6 thoughts on “The Impact of ChatGPT on the Future of Work”

  1. Hello Christoph,

    as always your posts inspire to think about the future

    Not only about the way we produce in the future, but also what we should teach our children to find their way in this fast changing world.

    In a hurry, I don’t have an answer to this yet….

    But thank you for your inspirations!

    Many greetings
    Tobias

  2. ChatGPT has been talked about in a couple of my classes and it truly it the biggest AI technology based out there when coming to responding to text. There are certain things this ChatGPT cant do yet but since its not even been a year since its been created The world is growing at such a fast rate that the future is going to be all based off of AI which is scary to think about especially in the working world. I thought this article was very interesting and important in the business world and in technology in general that will really change the future for this world.

  3. This is a really interesting blog post. I have heard about ChatGPT in my university courses, and have even had professors encouraging us to use it for assignments. Thinking about lean, I wonder if ChatGPT will become the new Google one day.

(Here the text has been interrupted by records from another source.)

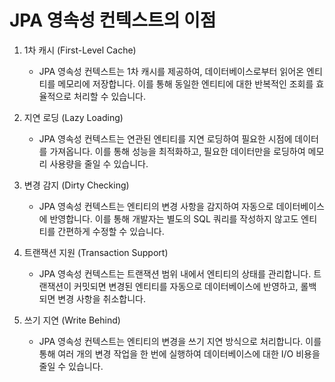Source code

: # JPA 영속성 컨텍스트의 이점

1. 1차 캐시 (First-Level Cache)
    - JPA 영속성 컨텍스트는 1차 캐시를 제공하여, 데이터베이스로부터 읽어온 엔티티를 메모리에 저장합니다. 이를 통해 동일한 엔티티에 대한 반복적인 조회를 효율적으로 처리할 수 있습니다.

2. 지연 로딩 (Lazy Loading)
    - JPA 영속성 컨텍스트는 연관된 엔티티를 지연 로딩하여 필요한 시점에 데이터를 가져옵니다. 이를 통해 성능을 최적화하고, 필요한 데이터만을 로딩하여 메모리 사용량을 줄일 수 있습니다.

3. 변경 감지 (Dirty Checking)
    - JPA 영속성 컨텍스트는 엔티티의 변경 사항을 감지하여 자동으로 데이터베이스에 반영합니다. 이를 통해 개발자는 별도의 SQL 쿼리를 작성하지 않고도 엔티티를 간편하게 수정할 수 있습니다.

4. 트랜잭션 지원 (Transaction Support)
    - JPA 영속성 컨텍스트는 트랜잭션 범위 내에서 엔티티의 상태를 관리합니다. 트랜잭션이 커밋되면 변경된 엔티티를 자동으로 데이터베이스에 반영하고, 롤백되면 변경 사항을 취소합니다.

5. 쓰기 지연 (Write Behind)
    - JPA 영속성 컨텍스트는 엔티티의 변경을 쓰기 지연 방식으로 처리합니다. 이를 통해 여러 개의 변경 작업을 한 번에 실행하여 데이터베이스에 대한 I/O 비용을 줄일 수 있습니다.

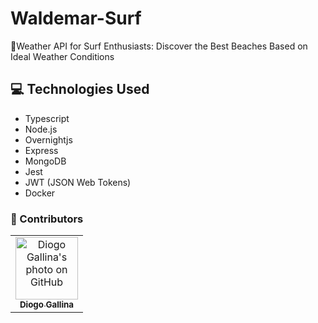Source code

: # Waldemar-Surf
🌊Weather API for Surf Enthusiasts: Discover the Best Beaches Based on Ideal Weather Conditions


## 💻 Technologies Used

- Typescript
- Node.js
- Overnightjs
- Express
- MongoDB
- Jest
- JWT (JSON Web Tokens)
- Docker


### 🤝 Contributors

<table>
  <tr>
    <td align="center">
      <a href="#">
        <img src="https://avatars.githubusercontent.com/u/88459755?v=4" width="100px;" border-radius='50%' alt="Diogo Gallina's photo on GitHub"/><br>
        <sub>
          <b>Diogo Gallina</b>
        </sub>
      </a>
    </td>
  </tr>
</table>
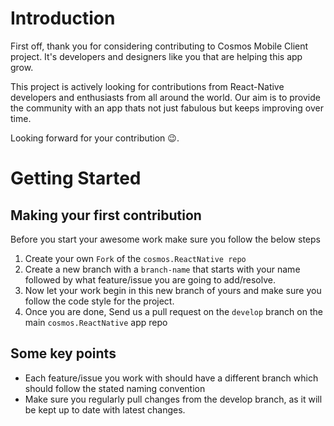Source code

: # Introduction
First off, thank you for considering contributing to Cosmos Mobile Client project. It's developers and designers like you that are helping this app grow.

<p>
This project is actively looking for contributions from React-Native developers and enthusiasts from all around the world. Our aim is to provide the community with an app thats not just fabulous but keeps improving over time.
</p>
<p>
Looking forward for your contribution 😉.
</p>

# Getting Started

## Making your first contribution
Before you start your awesome work make sure you follow the below steps
1. Create your own `Fork` of the `cosmos.ReactNative repo`
2. Create a new branch with a `branch-name` that starts with your name followed by what feature/issue you are going to add/resolve.
3. Now let your work begin in this new branch of yours and make sure you follow the code style for the project.
4. Once you are done, Send us a pull request on the `develop` branch on the main `cosmos.ReactNative` app repo

## Some key points
* Each feature/issue you work with should have a different branch which should follow the stated naming convention
* Make sure you regularly pull changes from the develop branch, as it will be kept up to date with latest changes.
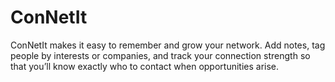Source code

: # ConNetIt
ConNetIt makes it easy to remember and grow your network. Add notes, tag people by interests or companies, and track your connection strength so that you’ll know exactly who to contact when opportunities arise.  
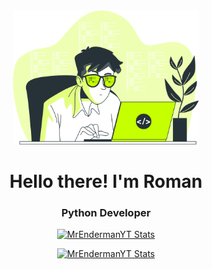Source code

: <div align="center">
<img weight="300" height="215" src="table.svg">
<h1>Hello there! I'm Roman</h1>
<h3>Python Developer</h3>
  
[![MrEndermanYT Stats](https://github-readme-stats.vercel.app/api?username=MrEnderman-YT&show_icons=true&theme=merko&locale=en)](https://github.com/anuraghazra/github-readme-stats)
  
[![MrEndermanYT Stats](https://github-readme-stats.vercel.app/api/top-langs/?username=MrEnderman-YT&theme=blue-green)](https://github.com/anuraghazra/github-readme-stats)

</div>

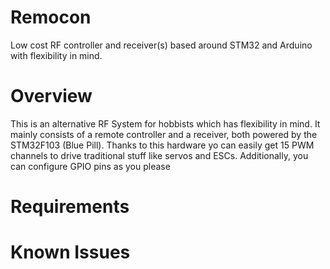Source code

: # Remocon
Low cost RF controller and receiver(s) based around STM32 and Arduino with flexibility in mind.
# Overview
This is an alternative RF System for hobbists which has flexibility in mind. It mainly consists of a remote controller and a receiver, both powered by the STM32F103 (Blue Pill). Thanks to this hardware yo can easily get 15 PWM channels to drive traditional stuff like servos and ESCs. Additionally, you can configure GPIO pins as you please  

# Requirements

# Known Issues
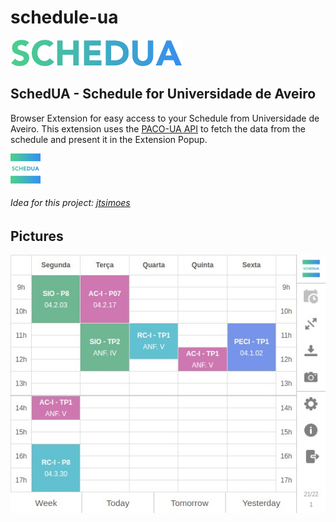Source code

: # schedule-ua

<img width="275px" src="/images/logo-text.png">

## SchedUA - Schedule for Universidade de Aveiro

Browser Extension for easy access to your Schedule from Universidade de Aveiro. This extension uses the [PACO-UA API](https://github.com/digas99/paco-ua-api) to fetch the data from the schedule and present it in the Extension Popup.

![logo](/images/logo_48x48.png)

###### Idea for this project: [jtsimoes](https://github.com/jtsimoes)

## Pictures

![picture1](/images/picture1.jpg)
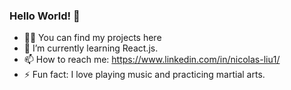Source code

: ### Hello World! 👋
- ✍🏽 You can find my projects here
- 🌱 I’m currently learning React.js.
- 📫 How to reach me: https://www.linkedin.com/in/nicolas-liu1/
- ⚡ Fun fact: I love playing music and practicing martial arts.
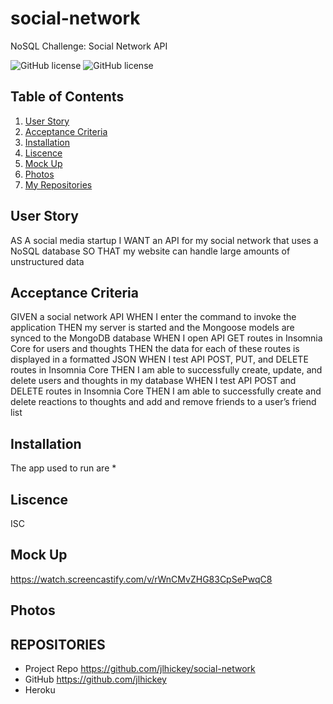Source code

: # social-network
NoSQL Challenge: Social Network API


![GitHub license](https://img.shields.io/badge/Made%20by-%40jlhickey-orange)
![GitHub license](https://img.shields.io/badge/license-ISC-green.svg)


## Table of Contents
1. [User Story](#UserStory)
2. [Acceptance Criteria](#AcceptanceCriteria)
3. [Installation](#Installation)
5. [Liscence](#Liscence)
6. [Mock Up](#MockUp)
7. [Photos](#Photos)
8. [My Repositories](#MyRepositories)


## User Story

AS A social media startup
I WANT an API for my social network that uses a NoSQL database
SO THAT my website can handle large amounts of unstructured data

## Acceptance Criteria

GIVEN a social network API
WHEN I enter the command to invoke the application
THEN my server is started and the Mongoose models are synced to the MongoDB database
WHEN I open API GET routes in Insomnia Core for users and thoughts
THEN the data for each of these routes is displayed in a formatted JSON
WHEN I test API POST, PUT, and DELETE routes in Insomnia Core
THEN I am able to successfully create, update, and delete users and thoughts in my database
WHEN I test API POST and DELETE routes in Insomnia Core
THEN I am able to successfully create and delete reactions to thoughts and add and remove friends to a user’s friend list

## Installation
The app used to run are
*  

## Liscence
ISC


## Mock Up   
https://watch.screencastify.com/v/rWnCMvZHG83CpSePwqC8

## Photos<br>
  
  
## REPOSITORIES

- Project Repo https://github.com/jlhickey/social-network
- GitHub https://github.com/jlhickey
- Heroku  

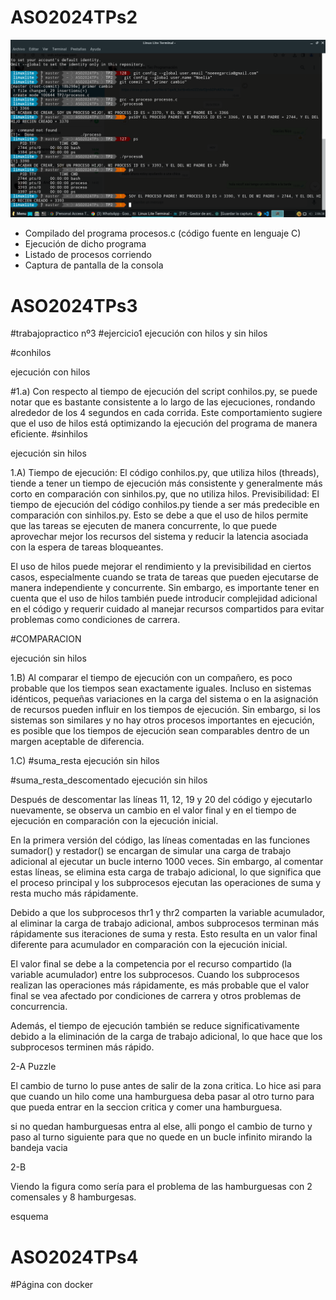 # ASO2024TPs2
<img src="./TP2/Captura de pantalla_2024-04-08_14-06-40.png" />

- Compilado del programa procesos.c (código fuente en lenguaje C)
- Ejecución de dicho programa
- Listado de procesos corriendo
- Captura de pantalla de la consola


# ASO2024TPs3

#trabajopractico nº3 #ejercicio1 ejecución con hilos y sin hilos

#conhilos

ejecución con hilos

#1.a) Con respecto al tiempo de ejecución del script conhilos.py, se puede notar que es bastante consistente a lo largo de las ejecuciones, rondando alrededor de los 4 segundos en cada corrida. Este comportamiento sugiere que el uso de hilos está optimizando la ejecución del programa de manera eficiente.
#sinhilos

ejecución sin hilos

1.A) Tiempo de ejecución: El código conhilos.py, que utiliza hilos (threads), tiende a tener un tiempo de ejecución más consistente y generalmente más corto en comparación con sinhilos.py, que no utiliza hilos. Previsibilidad: El tiempo de ejecución del código conhilos.py tiende a ser más predecible en comparación con sinhilos.py. Esto se debe a que el uso de hilos permite que las tareas se ejecuten de manera concurrente, lo que puede aprovechar mejor los recursos del sistema y reducir la latencia asociada con la espera de tareas bloqueantes.

El uso de hilos puede mejorar el rendimiento y la previsibilidad en ciertos casos, especialmente cuando se trata de tareas que pueden ejecutarse de manera independiente y concurrente. Sin embargo, es importante tener en cuenta que el uso de hilos también puede introducir complejidad adicional en el código y requerir cuidado al manejar recursos compartidos para evitar problemas como condiciones de carrera.

#COMPARACION

ejecución sin hilos

1.B) Al comparar el tiempo de ejecución con un compañero, es poco probable que los tiempos sean exactamente iguales. Incluso en sistemas idénticos, pequeñas variaciones en la carga del sistema o en la asignación de recursos pueden influir en los tiempos de ejecución. Sin embargo, si los sistemas son similares y no hay otros procesos importantes en ejecución, es posible que los tiempos de ejecución sean comparables dentro de un margen aceptable de diferencia.

1.C) #suma_resta ejecución sin hilos

#suma_resta_descomentado ejecución sin hilos

Después de descomentar las líneas 11, 12, 19 y 20 del código y ejecutarlo nuevamente, se observa un cambio en el valor final y en el tiempo de ejecución en comparación con la ejecución inicial.

En la primera versión del código, las líneas comentadas en las funciones sumador() y restador() se encargan de simular una carga de trabajo adicional al ejecutar un bucle interno 1000 veces. Sin embargo, al comentar estas líneas, se elimina esta carga de trabajo adicional, lo que significa que el proceso principal y los subprocesos ejecutan las operaciones de suma y resta mucho más rápidamente.

Debido a que los subprocesos thr1 y thr2 comparten la variable acumulador, al eliminar la carga de trabajo adicional, ambos subprocesos terminan más rápidamente sus iteraciones de suma y resta. Esto resulta en un valor final diferente para acumulador en comparación con la ejecución inicial.

El valor final se debe a la competencia por el recurso compartido (la variable acumulador) entre los subprocesos. Cuando los subprocesos realizan las operaciones más rápidamente, es más probable que el valor final se vea afectado por condiciones de carrera y otros problemas de concurrencia.

Además, el tiempo de ejecución también se reduce significativamente debido a la eliminación de la carga de trabajo adicional, lo que hace que los subprocesos terminen más rápido.

2-A Puzzle

El cambio de turno lo puse antes de salir de la zona critica. Lo hice asi para que cuando un hilo come una hamburguesa deba pasar al otro turno para que pueda entrar en la seccion critica y comer una hamburguesa.

si no quedan hamburguesas entra al else, alli pongo el cambio de turno y paso al turno siguiente para que no quede en un bucle infinito mirando la bandeja vacia

2-B

Viendo la figura como sería para el problema de las hamburguesas con 2 comensales y 8 hamburgesas.

esquema


# ASO2024TPs4

#Página con docker
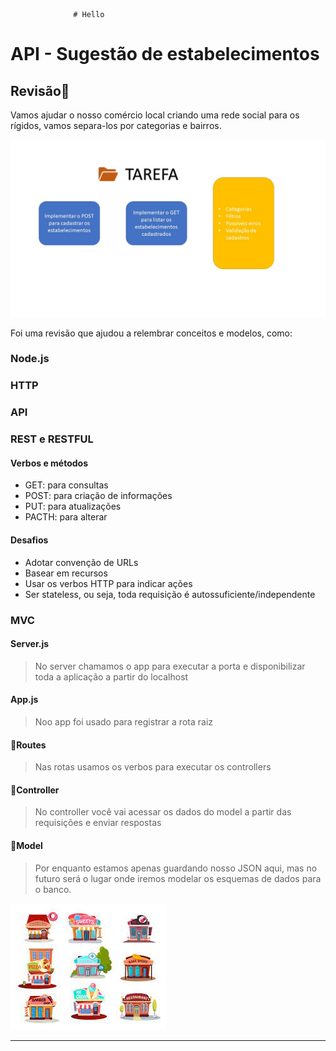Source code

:                   # Hello
    
# API - Sugestão de estabelecimentos

## Revisão🚀
Vamos ajudar o nosso comércio local criando uma rede social para os rígidos, vamos separa-los por categorias e bairros.

![assets/proposta.jpg](para_o_lar/assets/proposta.jpg)

Foi uma revisão que ajudou a relembrar conceitos e modelos, como:

### Node.js
### HTTP
### API
### REST e RESTFUL
#### Verbos e métodos

* GET: para consultas
* POST: para criação de informações
* PUT: para atualizações
* PACTH: para alterar

#### Desafios

* Adotar convenção de URLs
* Basear em recursos
* Usar os verbos HTTP para indicar ações
* Ser stateless, ou seja, toda requisição é autossuficiente/independente

### MVC

#### Server.js
> No server chamamos o app para executar a porta e disponibilizar toda a aplicação a partir do localhost

#### App.js
> Noo app foi usado para registrar a rota raiz 

#### 📂Routes
>  Nas rotas usamos os verbos para executar os controllers 

#### 📂Controller
> No controller você vai acessar os dados do model a partir das requisições e enviar respostas

#### 📂Model
> Por enquanto estamos apenas guardando nosso JSON aqui, mas no futuro será o lugar onde iremos modelar os esquemas de dados para o banco.

![assets/estabelecimentos.jpg](para_o_lar/assets/estabelecimentos.jpg)


---
## 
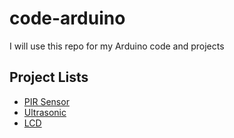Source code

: # code-arduino
I will use this repo for my Arduino code and projects

## Project Lists
- [PIR Sensor](PIR-Sensor-Project/PIR-Sensor-README.md)
- [Ultrasonic](Ultrasonic-Project/Ultrasonic-README.md)
- [LCD](LCD-Project/LCD-README.md)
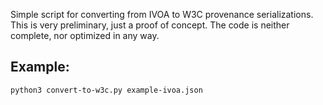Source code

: Simple script for converting from IVOA to W3C provenance serializations.
This is very preliminary, just a proof of concept.
The code is neither complete, nor optimized in any way.

## Example:

`python3 convert-to-w3c.py example-ivoa.json`

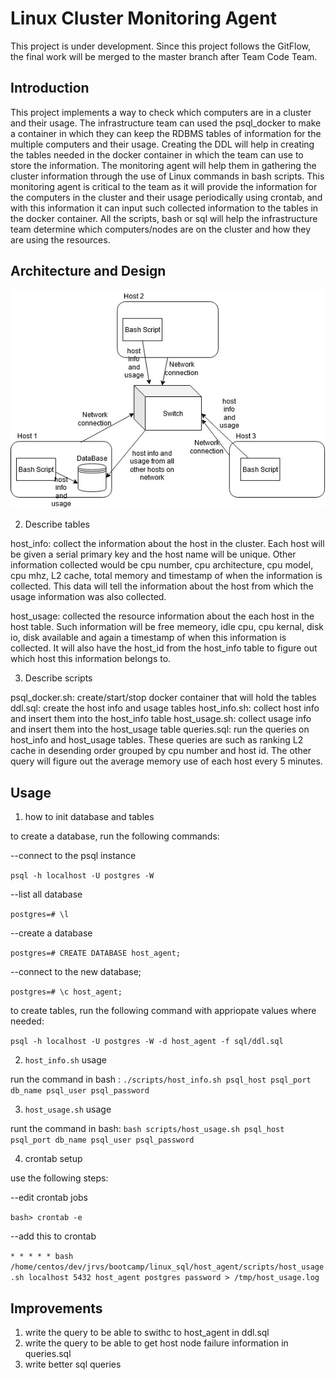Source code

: # Linux Cluster Monitoring Agent
This project is under development. Since this project follows the GitFlow, the final work will be merged to the master branch after Team Code Team.
## Introduction
This project implements a way to check which computers are in a cluster and their usage. The infrastructure team can used the psql_docker to make a container in which they can keep the RDBMS tables of information for the multiple computers and their usage. Creating the DDL will help in creating the tables needed in the docker container in which the team can use to store the information. The monitoring agent will help them in gathering the cluster information through the use of Linux commands in bash scripts. This monitoring agent is critical to the team as it will provide the information for the computers in the cluster and their usage periodically using crontab, and with this information it can input such collected information to the tables in the docker container. All the scripts, bash or sql will help the infrastructure team determine which computers/nodes are on the cluster and how they are using the resources.

## Architecture and Design
![cluster diagram](./assets/cluster_diagram.jpg)

2) Describe tables

host_info: collect the information about the host in the cluster. Each host will be given a serial primary key and the host name will be unique. Other information collected would be cpu number, cpu architecture, cpu model, cpu mhz, L2 cache, total memory and timestamp of when the information is collected. This data will tell the information about the host from which the usage information was also collected.

host_usage: collected the resource information about the each host in the host table. Such information will be free memeory, idle cpu, cpu kernal, disk io, disk available and again a timestamp of when this information is collected. It will also have the host_id from the host_info table to figure out which host this information belongs to.

3) Describe scripts

psql_docker.sh: create/start/stop docker container that will hold the tables
ddl.sql: create the host info and usage tables
host_info.sh: collect host info and insert them into the host_info table
host_usage.sh: collect usage info and insert them into the host_usage table
queries.sql: run the queries on host_info and host_usage tables. These queries are such as ranking L2 cache in desending order grouped by cpu number and host id. The other query will figure out the average memory use of each host every 5 minutes.

## Usage
1) how to init database and tables

to create a database, run the following commands:

--connect to the psql instance

`psql -h localhost -U postgres -W`

--list all database

`postgres=# \l`

--create a database

`postgres=# CREATE DATABASE host_agent;`

--connect to the new database;

`postgres=# \c host_agent;`

to create tables, run the following command with appriopate values where needed:

`psql -h localhost -U postgres -W -d host_agent -f sql/ddl.sql`

2) `host_info.sh` usage

run the command in bash : `./scripts/host_info.sh psql_host psql_port db_name psql_user psql_password`


3) `host_usage.sh` usage

runt the command in bash: `bash scripts/host_usage.sh psql_host psql_port db_name psql_user psql_password`

4) crontab setup

use the following steps:

--edit crontab jobs

`bash> crontab -e`

--add this to crontab

`* * * * * bash /home/centos/dev/jrvs/bootcamp/linux_sql/host_agent/scripts/host_usage.sh localhost 5432 host_agent postgres password > /tmp/host_usage.log`


## Improvements 
1) write the query to be able to swithc to host_agent in ddl.sql
2) write the query to be able to get host node failure information in queries.sql
3) write better sql queries

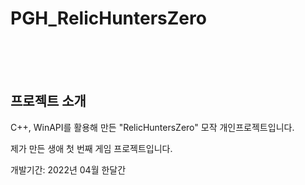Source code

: # PGH_RelicHuntersZero

<br><br><br>

## 프로젝트 소개
C++, WinAPI를 활용해 만든 "RelicHuntersZero" 모작 개인프로젝트입니다.

제가 만든 생애 첫 번째 게임 프로젝트입니다.

개발기간: 2022년 04월 한달간

<br><br>
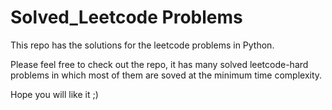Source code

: # Solved_Leetcode Problems
This repo has the solutions for the leetcode problems in Python.

Please feel free to check out the repo, it has many solved leetcode-hard problems in which most of them are soved at the minimum time complexity.

Hope you will like it ;)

There is a lot of waste in scrolling through page after page looking for the perfect website, and maybe ChatGPT could turn into our one-stop-shop for information in the future. Keep up the interesting posts!

  4. With ChatGPT, we are well on the way to creating a world where the majority of remaining economic opportunities consist of menial physical labor with subsistence wages, and marriage into a family with old money.

    Depending on how things turn out, Guillotine Technician might become one of the more stable and secure career choices. Besides actually operating it, someone will still need to sharpen the blade, grease the skids, inspect the cables, and all the small things that need to be done regularly to keep the machine in good working order. That and emptying the basket full of severed heads into a big dumpster or something.

    But on a more serious note, fluent command of English language outside of USA and EU will most likely be no longer a marketable skill. A lot of lower remote jobs that are currently outsourced to Asia due to lower labor costs will almost certainly disappear in five years, at this rate. The cheapest of cheap labor can’t compete with a machine that costs money once and then works for free.

    On a similar note. Prof Roser, I don’t see AI taking over writing your blog anytime soon. But do consider the possibility of your writing being buried within mountains of AI-generated fluff on ad view farms.

    The Register actually did a pretty good take on generative AI here: https://www.theregister.com/2023/01/29/ai_retraining_costs/

  5. Hi Andrey, good article by The Register. They put a lot of money in ChatGPT (and others). But The payoff can also be quite huge.

    I am also a bit worried about “being buried within mountains of AI-generated fluff on ad view farms”. Already there are at least 200 kindle books on Amazon with ChatGTP being credited as a (co) author, meaning there are probably thousands more where ChatGTP was NOT credited. Worrisome!